Celle qui rit quand on.
Bernadette Soubiroute s'en allait sur la route, impétueuse et fringante, se rendant à son travail. Son lieu d'élection, voire de prédilection, était le domicile de Monsieur Burton, un anglais, de Londres.
Bernadette avait le patrimoine génétique un brin bousculé, Papa portugais, Maman écossaise. De son père elle tenait une pilosité luxuriante, également répartie entre son hémisphère nord et son hémisphère sud, qui l'obligeait mensuellement à rétrocéder à Mademoiselle Pilepoil, esthéticienne, une partie de ses émoluments. De sa mère elle avait hérité une conscience aigüe des vertues de l'épargne, qui lui donnait un bonheur de vivre sans commune mesure avec ces petits plaisirs triviaux, parfois même quadriviaux, que s'octroyaient ses copines, claquant leur fric dans des tubes de rouge à lèvres et des crayons à yeux, des vêtements déshabillant leurs corps de façon outrageante à la vue ( le papa de Bernadette lui avait transmis, non seulement beaucoup beaucoup de poils mais aussi une piété sans anicroche, une ferveur adorative pour Notre-Dame du Saint-Esprit, celle qui pleure quand on sourit).
Ce n'était certes pas le genre de Bernadette qui depuis la pré-puberté avait pris l'habitude, mais fût ce un choix ou une obligation conjoncturelle, nous ne le saurons jamais, de porter vêtements longs jusqu'aux chevilles zé aux poignets zé au menton, histoire de dissimuler ce que d'aucuns eussent pu prendre pour l'émanation sordide et révoltante d'une virilité non appropriée à cette massive, rustaude mais néanmoins jeune, fille. Ainsi que le proclamait toujours son papa : ne mélangeons pas les torchons et les serviettes et les vaches seront bien gardées.
C'est ainsi que naquit la vocation ancillaire de Bernadette. C'est ainsi qu'elle se rendit quotidiennement chez Mr Burton, de Londres, établi dans la campagne française ( en anglais : french campagnol ) à fin de profiter du change avantageux livre/euro. Bernadette, chez Burton, faisait le ménache, le lavache et le repassache. Elle s'acquittait de sa tache consciencieusement, apportant à son ouvrage ces petits perfectionnements que seul le libre consentement permet d'imaginer.

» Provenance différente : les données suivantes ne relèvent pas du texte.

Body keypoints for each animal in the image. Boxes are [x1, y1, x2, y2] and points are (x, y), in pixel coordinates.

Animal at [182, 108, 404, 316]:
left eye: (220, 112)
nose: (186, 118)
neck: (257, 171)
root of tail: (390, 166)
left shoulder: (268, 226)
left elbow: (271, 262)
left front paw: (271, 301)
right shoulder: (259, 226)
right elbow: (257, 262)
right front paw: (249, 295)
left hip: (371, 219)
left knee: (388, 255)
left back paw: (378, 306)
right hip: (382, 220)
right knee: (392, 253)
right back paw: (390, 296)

C'est ainsi que Burton la surprit un jour, à quatre pattes dans la baignoire, nue, rouge et transpirante, une brosse à dents dans la main droite. Burton, qu'un rendez-vous annulé avait restitué plus tôt que prévu à son domicile ( il était agent immobilier, c'était la crise ), embrassa le tableau d'un seul coup d'un seul et eut la Révélation. Il faut préciser, à ce stade, que par souci d'économie Bernadette avait sauté deux rendez-vous mensuels chez Mademoiselle Pilepoil. Burton eut ainsi la vision d'un être féminin, velu au-delà du possible ( et pourtant ), couvert d'une épaisse toison noire du cou jusqu'aux chevilles, ahanant à quatre pattes dans sa baignoire tout en effectuant de la main droite un mouvement de rotation en poussant de petits gémissements.

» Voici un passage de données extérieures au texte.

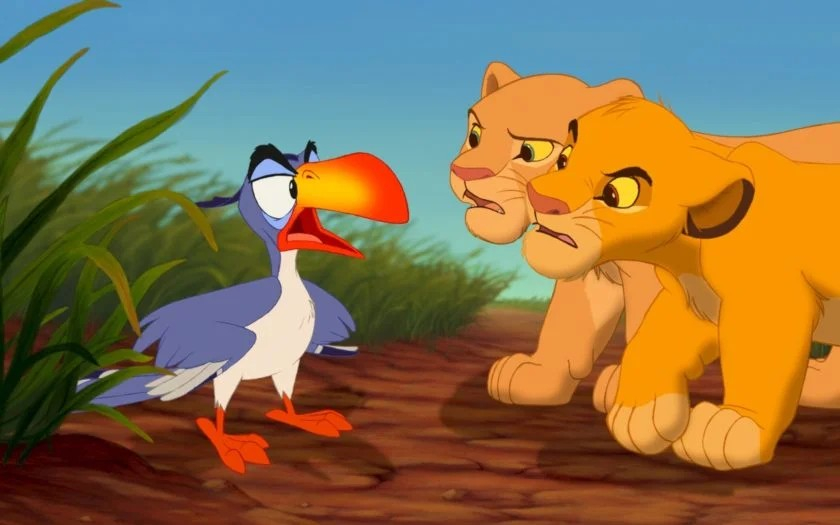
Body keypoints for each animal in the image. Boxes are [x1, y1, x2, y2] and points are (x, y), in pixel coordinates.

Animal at [450, 61, 840, 411]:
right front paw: (536, 376)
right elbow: (567, 326)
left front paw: (625, 387)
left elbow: (643, 327)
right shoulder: (589, 275)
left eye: (533, 151)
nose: (464, 172)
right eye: (474, 136)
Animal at [522, 95, 840, 470]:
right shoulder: (693, 301)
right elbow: (651, 343)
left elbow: (760, 358)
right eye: (564, 159)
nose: (540, 198)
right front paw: (640, 414)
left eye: (618, 193)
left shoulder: (768, 298)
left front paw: (733, 425)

Burton sentit son coeur se crisper et son slip kangourou chercher les limites de son absence de stretch. Après quelques secondes d'atermoiement, il sauta le pas. Enjambant la baignoire, tout habillé ( il avait tout de suite réalisé qu'il ne pouvait réaliser avec la luxuriance de la pilosité de Bernadette, mettant ainsi en danger gravement son estime de soi, sa virilité, quoi ), il s'accroupit derrière la bête humaine qui astiquait frénétiquement le siphon au moyen d'une brosse à dents aidée par un peu d'ajax, et baissant la tête, il.
Bernadette, à qui un accouchement long et difficile avait valu un cerveau légèrement lésionné dû au manque d'oxygène, coincée longitudinalement dans la baignoire, la main droite dans le siphon, la main gauche en appui, déséquilibrée pour tout dire par l'occupation de sa partie postérieure, hésita un instant entre les larmes et le découragement. Puis la lumière se fit dans son esprit, elle se rappella cette maxime de sa maman bien-aimée, paix à son âme : dans l'adversité, le rire est le propre de l'homme, mais aussi et surtout le propre de la femme ( sa maman bien-aimée, paix à son âme, s'était laissée embrigader par les chiennes de garde, mal lui en prit, le portugais divorça, elle en mourrut ).
C'est ainsi que Bernadette Soubiroute, un jour d'Août, la main droite fourrageant le siphon, les poils de son corps collés les uns aux autres en une masse noire et luisante, pendant qu'un anglais au bord de la faillite lui prodiguait les premiers sacrements, apprit à rire et ne s'arrêta plus.